The Democratic Party and its class of intellectuals ignore the suffering of the working class while retreating into technocracy and elitism. Law enforcement has become heavily militarized and focused on locking up mass numbers of Blacks and Hispanics. America’s massive economic inequality enforces systemic racism by driving nonwhites further into poverty, while demagogues tell the white working class to blame immigrants and nonwhites for their poverty.
The corporate media enables demagoguery and fear-mongering while making the poor invisible. Academics, public intellectuals, and religious leaders preach and collaborate with corporate capitalism to gain favor with the establishment. Politicians, now mainly the president, dispense idiocy and garbage claims to advance their self-serving agendas. Magazines, newspapers and television bombard us with inane celebrity gossip and superficial political controversies. Ubiquitous corporate advertisements glorify mindless consumerism and shallow thinking. It was inevitable that Trump and our other political monstrosities would emerge from this society.
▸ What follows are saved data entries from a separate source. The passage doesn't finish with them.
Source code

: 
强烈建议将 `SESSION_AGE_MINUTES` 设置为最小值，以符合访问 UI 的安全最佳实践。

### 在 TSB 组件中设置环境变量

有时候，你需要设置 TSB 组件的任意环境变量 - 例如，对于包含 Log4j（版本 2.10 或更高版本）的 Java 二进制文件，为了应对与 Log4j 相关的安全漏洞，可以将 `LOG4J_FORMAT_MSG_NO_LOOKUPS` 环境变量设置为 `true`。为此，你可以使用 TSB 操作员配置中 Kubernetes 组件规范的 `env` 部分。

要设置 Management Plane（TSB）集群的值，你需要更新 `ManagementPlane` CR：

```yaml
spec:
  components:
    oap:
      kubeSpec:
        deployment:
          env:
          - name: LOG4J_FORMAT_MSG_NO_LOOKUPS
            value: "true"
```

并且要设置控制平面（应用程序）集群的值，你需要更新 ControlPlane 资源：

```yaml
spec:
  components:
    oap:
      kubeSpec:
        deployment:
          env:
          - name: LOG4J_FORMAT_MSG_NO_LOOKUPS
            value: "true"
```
The Trump administration’s corruption and authoritarianism only adds onto the four decades-long corporate coup made by both major parties. In 2016 the Clinton campaign and the DNC-the ones who elevated Trump in the primaries-employedmass illegal voter purges, systematic exclusion of Sanders voters, and computer vote tally manipulations to steal the presidency from Bernie Sanders. Billionaires and corporations can now invest unlimited money into the political process through Citizens United. Jeff Bezos, currently the richest of these oligarchs, is closely colluding with intelligence officials to help expand and enforce his sphere of control over society.
Now we survey the wreckage: 80% of the country is burdened with debt or without job security. Half the country is living in poverty. A third can’t afford shelter, medical care, or adequate food. Most Americans can no longer afford a new car. 2.3 million Americans are incarcerated, while the rest live under an all-intrusive surveillance state that only the elite can avoid being incriminated through. The austerity and banks bailouts that the last financial crash created has further expanded the power of the big banks, and there’s no telling what will happen when the next crash comes.  
The cascading effects of our rotten system have produced variations of “Trumpism” around the world, including widespread jihadism in the Middle East, resurgent European nationalism, and growing authoritarianism in Japan and the Philippines. Much of these political deteriorations can be blamed on the global economic disparity, others on climate change, others on the American empire’s destabilizing Middle Eastern wars. But it’s all directly related to our society’s decadence, anti-intellectualism, and arrogant belief in our own infallibility.
Corporate capitalism is the disease, and reactionary neo-fascism is the symptom. A lot of hope has come out of these worldwide revolutionary sentiments though, and several nations, like Austria and the U.K., have already been mainly taken over by Greens and socialists. Otherwise when the demagogues have gained dominance in these countries, like with Poland, Hungary or Russia, they’ve forced themselves into power indefinitely, crushing their opposition and destroying democratic institutions. 
We’re lucky for the Trump administration’s incompetence and infighting, or else our situation would be a lot worse by now. But the ruling oligarchy will take every extreme measure before it surrenders its power. And when Trump eventually goes away he no doubt won’t be the last-or the worst-demagogue to appear. We must raise our hands, however small and unnoticed they may seem, in demand of a different future.